Will BLM say “No” to Wolf Killing Contest? Next week, we’ll find out. According to news reports, BLM plans to issue a final verdict about whether or not they will allow a hunters’ rights group called Idaho for Wildlife to hold a multi-day predator killing contest on millions of acres of national public lands in the east-central part of Idaho this January. Before BLM can issue a final ruling, they are required to review the many thousands of public comments submitted on this proposal – 57,000 of those were from Defenders members requesting the agency to deny the proposal. Great work, everyone! We’ll let you know whether or not BLM issues the special permit for this derby next week.

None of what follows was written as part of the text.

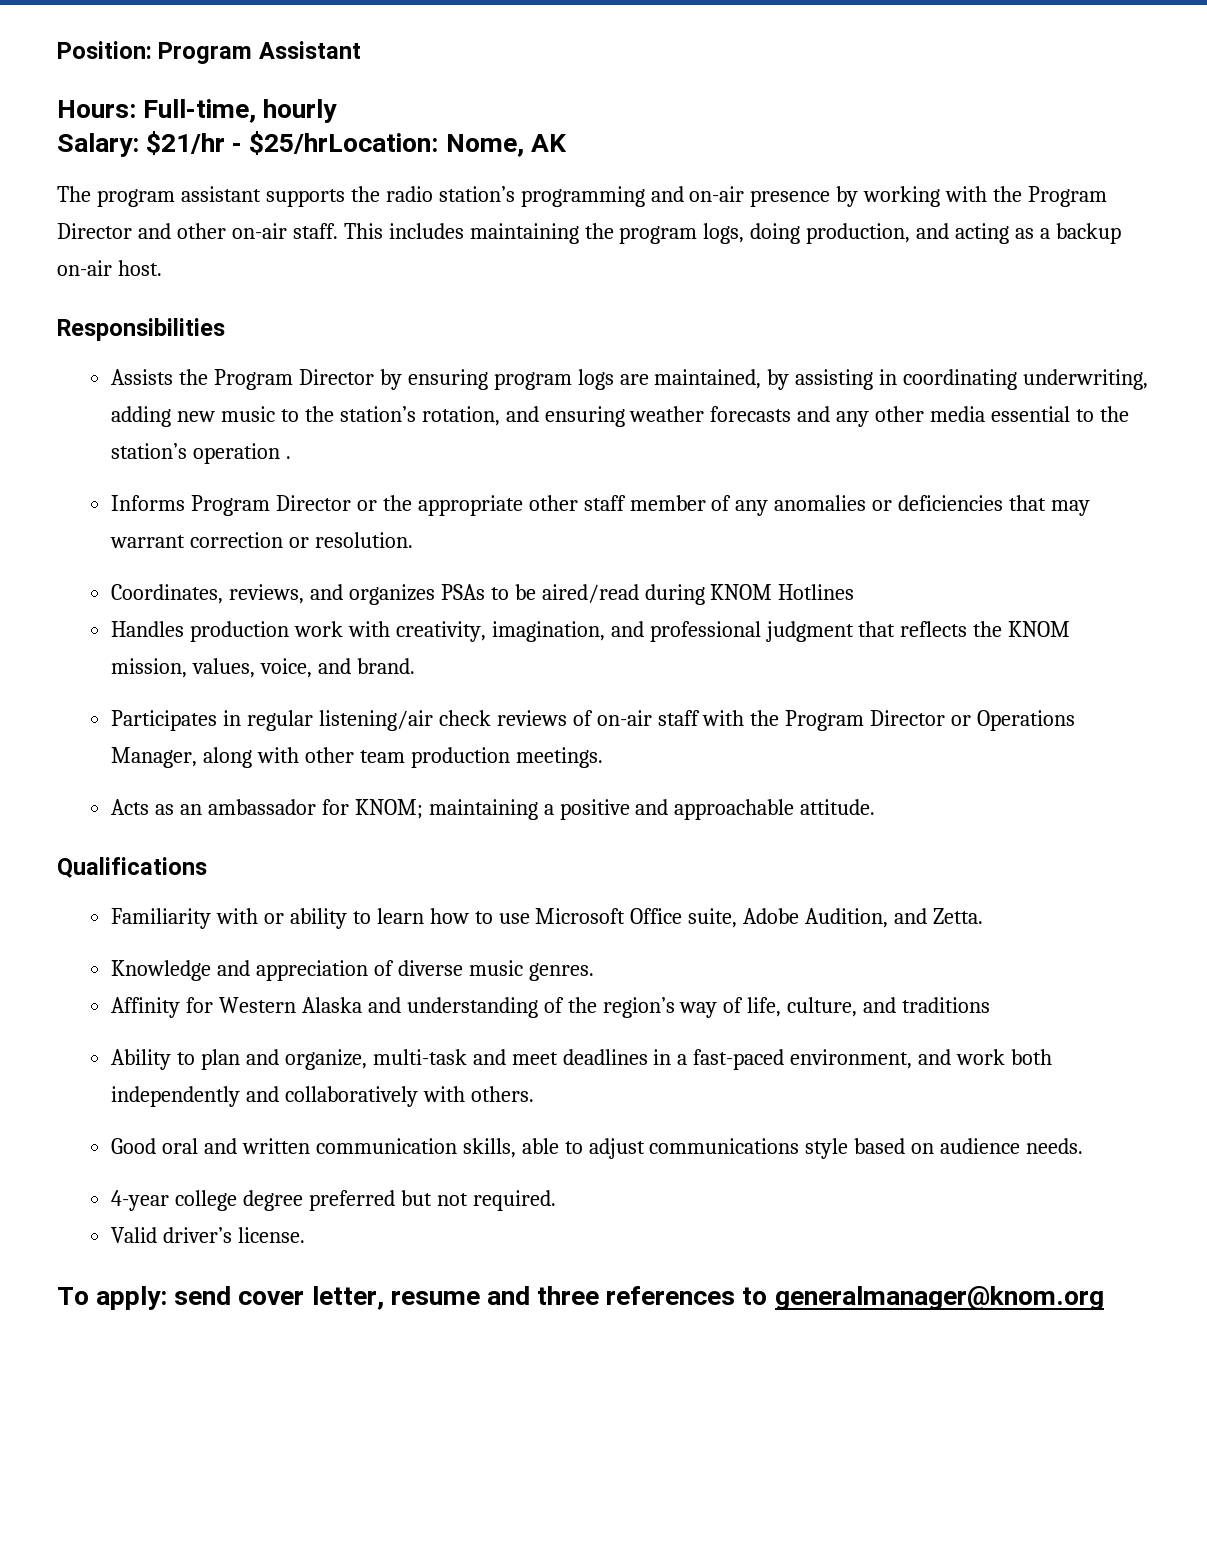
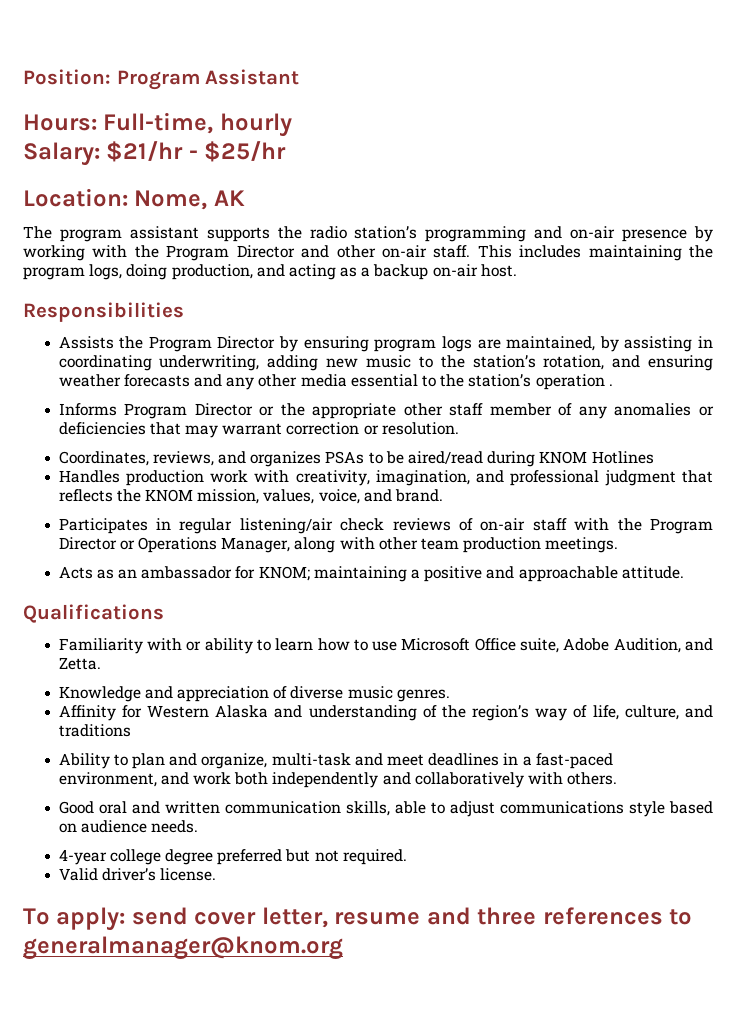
[249,131,439,155] $25/hrLocation: -> [204,141,287,162] [23,188,128,207] $25/hr // Location:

An Update from the Field: A Summary of this Week’s Wolf Research Panel in Seattle: Leading wolf management researchers from state and federal agencies as well as from multiple universities gathered this week in Seattle. Sponsored by the Pacific Wolf Coalition (of which Defenders is an active member), this forum highlighted important new research by Dr. Rob Wielgus from Washington State University that showed that when wolves are killed to protect livestock, it can actually lead to an increase of livestock depredations by wolves the following year. The panel also included fascinating social science research by Dr. Jeremy Bruskotter from Ohio State University on the human aspects of conflicts regarding wolves. His research points to the importance of building trust among all groups and how demonizing one’s opponents can turn potential allies into foes.